What is Momentum and How Do You Get It?
Momentum is an interesting word and after doing some research, I’m actually surprised there are not more theories about its role in business success.
The powerful aspect of momentum is that it implies that something picks up speed or power as it continues on its path, without furhter need of inputs.
As an example, if your marketing activities were paying off because of obsessive social media inputs, or aggressive (and expensive?) direct marketing or event marketing campaigns, the implication is that you will always need to maintain these inputs in order to achieve the desired results.
But momentum is very, very different. Momentum implies that you have set the object in motion (Newton’s first law of motion) and then, with no further assistance from you, the object not only remains in motion but picks up steam! The object continues to deliver more and more to you without any further action by you.
The lack of scholarly studies in this field makes it hard to prescribe a set of tools or methods by which you can gain momentum. In fact, if you think back on your recent past, it may have been mistken for times when you felt:
- Everything is going your way
- You were “in the zone”
- This is too good to be true
The Magic Power of Resting
While momentum has to do with motion, I’ve spent a great deal of time reflecting on my own business career to see if I can identify factors that may have initiated momentum, and to see if they are repeatable. And I think I may have made a discovery.
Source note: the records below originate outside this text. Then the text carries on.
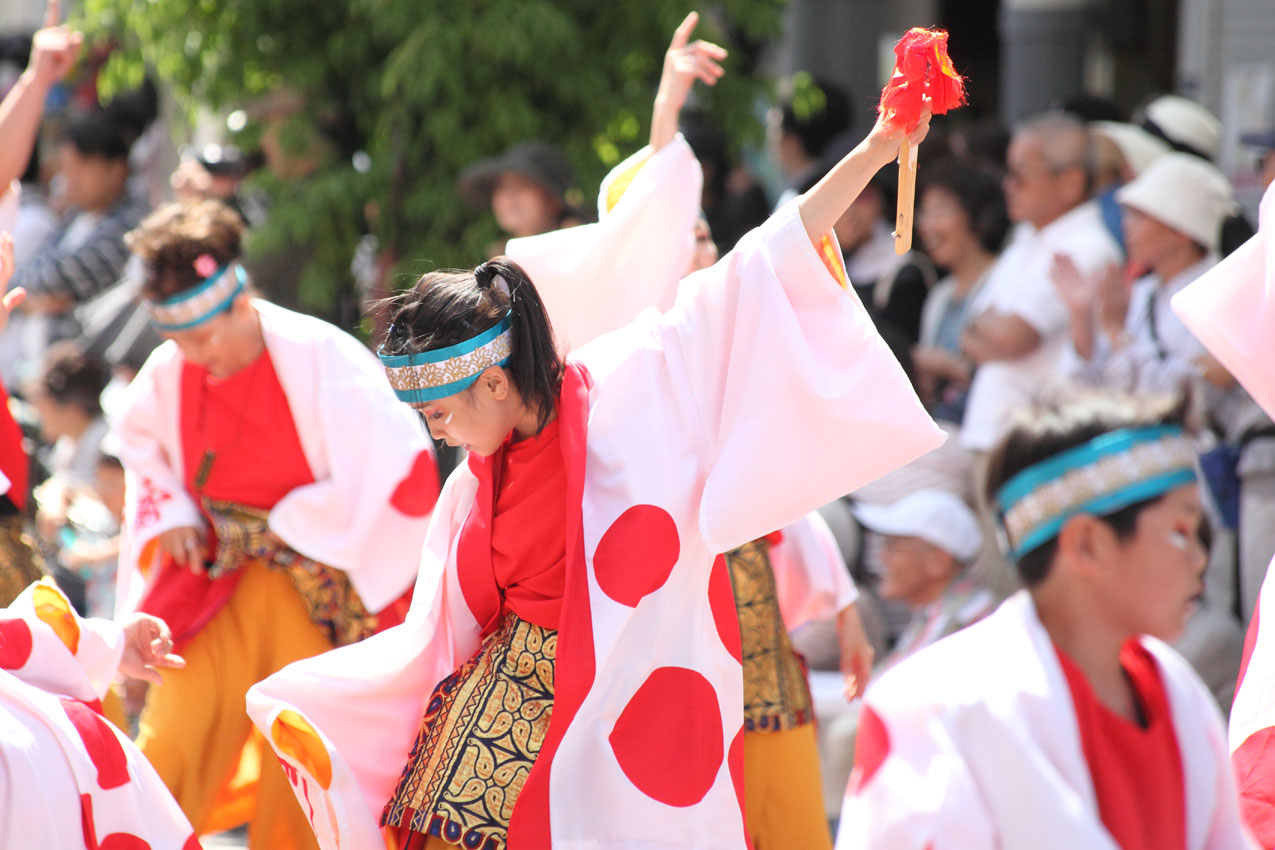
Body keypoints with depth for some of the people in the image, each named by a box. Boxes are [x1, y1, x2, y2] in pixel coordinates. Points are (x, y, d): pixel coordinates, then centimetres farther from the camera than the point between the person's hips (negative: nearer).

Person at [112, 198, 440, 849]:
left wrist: (292, 526, -13)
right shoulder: (171, 372, -5)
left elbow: (400, 473, -20)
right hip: (222, 573, 4)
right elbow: (139, 438, 18)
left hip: (319, 590, -4)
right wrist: (170, 515, 1)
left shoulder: (320, 358, -20)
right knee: (170, 741, -6)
It seems to me that the things that have always worked best for me, will work best again in the future…but not until after they’ve been rested for a while.
Momentum may be based on the things that have always worked, always working.
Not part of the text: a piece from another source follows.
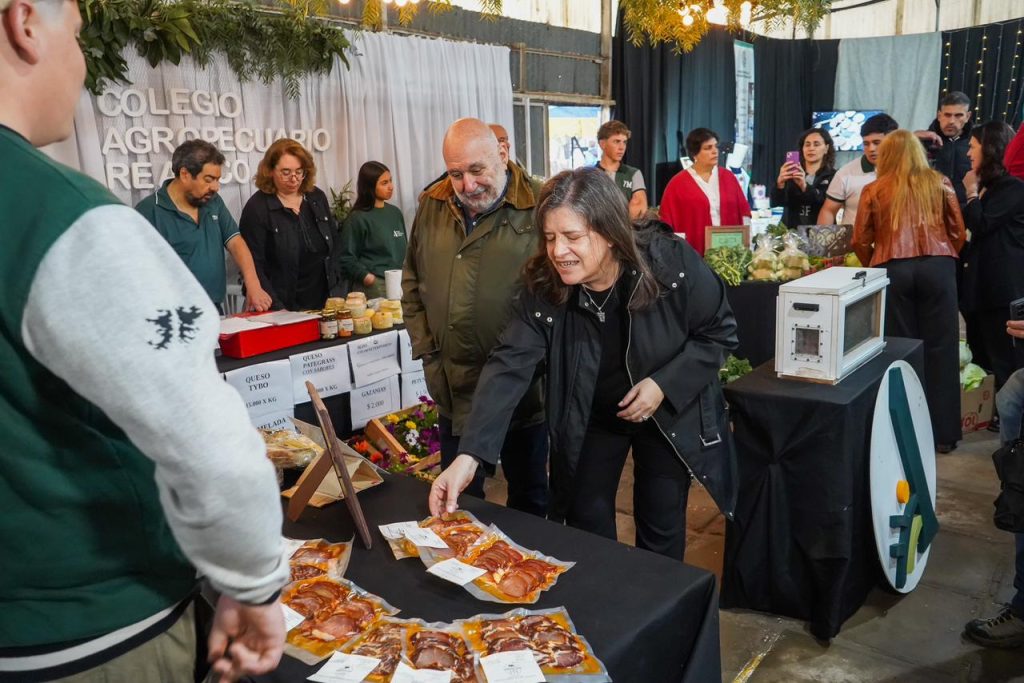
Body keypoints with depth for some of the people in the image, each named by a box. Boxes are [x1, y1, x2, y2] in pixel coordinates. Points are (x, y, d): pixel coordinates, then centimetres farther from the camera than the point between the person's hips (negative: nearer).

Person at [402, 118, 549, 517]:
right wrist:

Keep in mind that things you have done before are also the easiest to do again since there is no reinventing of the wheel. You’ve got the template at your disposal.
I used the term “magic” above with great intention. I’m not smart enough to know if there is some cosmic force that sits in the sky above with a big stopwatch and times the interval that must elapse between dupliciate activities, but it sure seems that way sometimes.
The Example of Webinars
As you know, I often promote membership in The Edge via complimentary webinars on various topics. Perhaps the most popular subject is anything having to do with pricing, a constant challenge for designers.
In particular, I offer a webinar called “Strategic Pricing” and it’s my most popular event. A year ago, I offered that webinar and had about 450 interior designers sign up. Many of them became members of The Edge.
Naturally, I repeated that same topic a couple of months later, but the registration numbers fell off a cliff, down to about 100. And fewer the next time.
So I “rested” that subject for almost a year before bringing it back to life just a few weeks ago. The result? 450 sign ups and lots of new members of The Edge! Just like the prior year.
Was the interval of time the only difference? Was there some “vibe” out there or in my own mind? I don‘t know and, come to think of it, don’t really care!
Reflect and Repeat
What I suggest you do is this:
- Make a list of the most successful promotions you’ve done in the past five years;
- Pay particular attention to those you have abandoned, or for some reason you felt had petered out;
- Fire them up again as if they were exciting and new and try them again!
When they work, you’ll start to understand that momentum can be created by doing the same things over and over which requires minimum new inputs for maximum results.
At its best, you continue to recycle the things that have always worked at all times! You layer one on top of another not only when things are going good, but especially when things are going good! That’s how you finally and permanently get to the “next level.”
You layer one on top of another not only when things are going good, but especially when things are going good!
Pretty soon, like the “flywheel” I’ve written about elsewhere, momentum takes over and just builds and builds and builds.